Hugh FraserOC

Personal information
- Nationality: Canadian
- Born: 10 July 1952 (age 73) Kingston, Jamaica

Sport
- Sport: Sprinting
- Event: 200 metres

Medal record
Men's athletics
Representing Canada
Pan American Games
| Bronze medal – third place | 1975 Mexico City | 4 x 100 m relay |

= Hugh Fraser (athlete) =

Canadian sprinter (born 1952)

Hugh Lloyd Fraser (born 10 July 1952) is a Canadian sprinter and jurist. He competed in the men's 200 metres at the 1976 Summer Olympics. He finished third in the 1975 Pan American Games 4 × 100 metres relay (with Marvin Nash, Albin Dukowski, and Bob Martin). Fraser also finished fifth in the 200 metres and sixth in the 100 metres at the 1975 Pan American Games. He was in the first induction of the Queen's University Track & Field Hall of Fame in 1994. He was also in the first induction of the Lisgar Collegiate Institute Athletic Wall of Fame, as part of the 160th Anniversary celebrations.

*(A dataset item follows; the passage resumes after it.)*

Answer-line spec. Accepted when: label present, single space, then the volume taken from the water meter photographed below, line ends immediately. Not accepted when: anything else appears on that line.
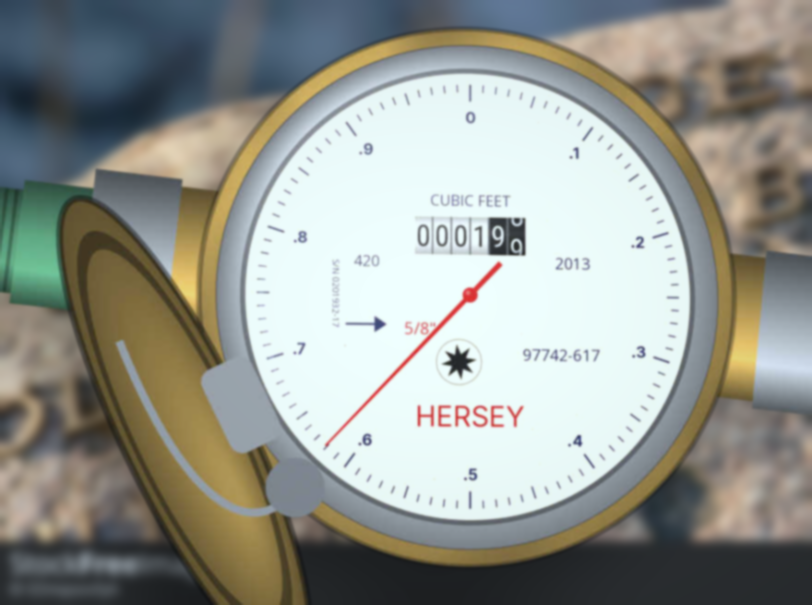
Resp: 198.62 ft³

Fraser obtained his juris doctor degree in 1977. After working as a barrister in private practice, Fraser was appointed as a judge of the Ontario Court of Justice in 1993, where he served for 25 years, eventually becoming regional senior justice. He also served on the Canadian Human Rights Tribunal and the Dubin Commission of Inquiry (established in the aftermath of the Ben Johnson doping scandal).

He is the father of ice hockey player Mark Fraser.